Bayangan. Bisikan. Dan kadang… pantulan yang tak sesuai kenyataan.
Ayuna tahu, waktunya telah tiba.
Suatu malam, Ayuna dan Arga membawa Arsya ke ruangan yang selama ini terkunci—ruang cermin. Mereka membuka kotak kaca yang menyimpan pecahan cermin kutukan dulu. Arsya menyentuh pecahan itu... dan cermin itu menyatu kembali. Tapi bukan untuk membangkitkan kutukan, melainkan untuk membuka gerbang takdir baru.
Sosok perempuan muncul dari cermin. Rambutnya panjang, pakaiannya serba putih, dan wajahnya… mirip Ayuna.
“Namaku Amara,” katanya lembut. “Aku leluhur kalian. Aku datang bukan membawa ancaman… tapi restu.”
Amara menjelaskan bahwa cinta Ayuna dan Arga bukan hanya kisah pribadi, tapi bagian dari garis waktu besar yang menjaga keseimbangan antara dunia roh dan manusia. Dulu, Arga memang tergelincir menjadi roh kelam karena cintanya yang gagal. Tapi cinta tulus Ayuna telah menyelamatkan bukan hanya dirinya—tapi seluruh garis keturunan mereka.
Dan Arsya… adalah pelindung generasi baru.
“Aku ingin bebas dari semua ini,” kata Arga. “Aku ingin Arsya tumbuh seperti anak biasa. Tanpa kutukan. Tanpa pengorbanan.”
Amara tersenyum. “Maka beri dia pilihan, bukan beban.”
Malam itu, Ayuna dan Arga berbicara pada Arsya.
“Kau bisa memilih, Nak,” kata Ayuna, menatap matanya. “Kamu bisa menutup gerbang ini selamanya, atau menjaga dunia seperti kita dulu. Apa pun yang kamu pilih, kami akan tetap bersamamu.”
Arsya menunduk, lalu memegang pecahan terakhir cermin dan menekannya ke tengah pantulan. Cermin itu bersinar terang, lalu… lenyap menjadi debu perak.

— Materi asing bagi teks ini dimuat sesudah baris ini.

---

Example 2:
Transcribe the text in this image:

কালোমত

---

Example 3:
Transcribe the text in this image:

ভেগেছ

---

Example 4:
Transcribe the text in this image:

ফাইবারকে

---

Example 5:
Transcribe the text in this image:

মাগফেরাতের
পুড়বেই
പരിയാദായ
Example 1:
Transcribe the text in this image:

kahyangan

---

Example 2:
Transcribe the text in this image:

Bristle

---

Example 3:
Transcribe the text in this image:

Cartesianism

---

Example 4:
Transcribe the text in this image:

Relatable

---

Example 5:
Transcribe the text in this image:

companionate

“Aku hanya ingin kita hidup bahagia,” katanya polos. “Tapi kalau suatu hari dunia membutuhkan aku… aku akan siap.”
Ayuna menangis. Arga memeluk anak dan istrinya dalam diam.
Malam itu, dunia kembali tenang. Tak ada cermin. Tak ada bisikan.
---
Lima belas tahun kemudian.
Arsya kuliah di jurusan sejarah budaya mistik. Ia menulis buku berjudul "Cinta yang Tak Bisa Dipantulkan", berdasarkan cerita “fiksi” tentang seorang perempuan yang mencintai roh lelaki di balik cermin.

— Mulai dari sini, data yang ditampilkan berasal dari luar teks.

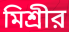
মিশ্রীর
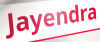
Jayendra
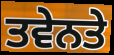
ਤਵੇਨਤੇ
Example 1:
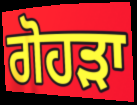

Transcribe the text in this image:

ਗੋਹੜਾ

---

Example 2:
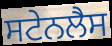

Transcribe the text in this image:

ਸਟੇਨਲੈਸ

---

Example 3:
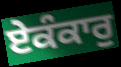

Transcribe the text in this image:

ਏਕੰਕਾਰੁ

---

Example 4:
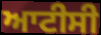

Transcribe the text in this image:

ਆਟੀਸੀ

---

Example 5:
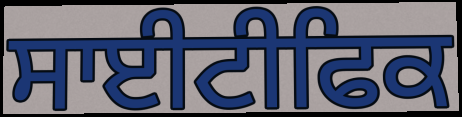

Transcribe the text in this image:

ਸਾਈਟੀਫਿਕ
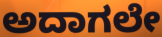
ಅದಾಗಲೇ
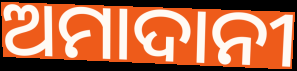
ଅମାଦାନୀ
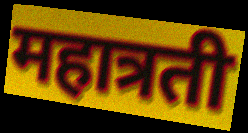
महात्रती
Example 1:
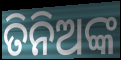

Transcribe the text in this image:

ତିନିଅଙ୍କ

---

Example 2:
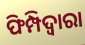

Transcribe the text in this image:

ଫିମ୍ପିଦ୍ଵାରା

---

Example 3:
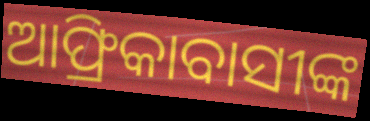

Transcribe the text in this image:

ଆଫ୍ରିକାବାସୀଙ୍କ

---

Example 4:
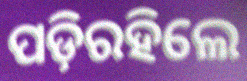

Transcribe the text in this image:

ପଡ଼ିରହିଲେ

Buku itu viral. Banyak yang terinspirasi. Banyak yang bertanya:
> Apakah ini kisah nyata?
Dan Arsya selalu menjawab:
> “Entahlah. Tapi satu hal yang aku percaya…
Cinta sejati tidak bisa dibatasi oleh ruang, waktu, bahkan kematian.”
Ayuna dan Arga?
Mereka masih tinggal di rumah danau. Mereka berkebun. Tertawa. Tua bersama. Setiap pagi, mereka menyeduh teh dan kopi sambil menatap danau yang memantulkan langit biru.
Dan setiap kali Ayuna menatap pantulan mereka di jendela, ia selalu berbisik:
> “Akhirnya… kita bahagia. Bukan karena lupa… tapi karena saling memaafkan.”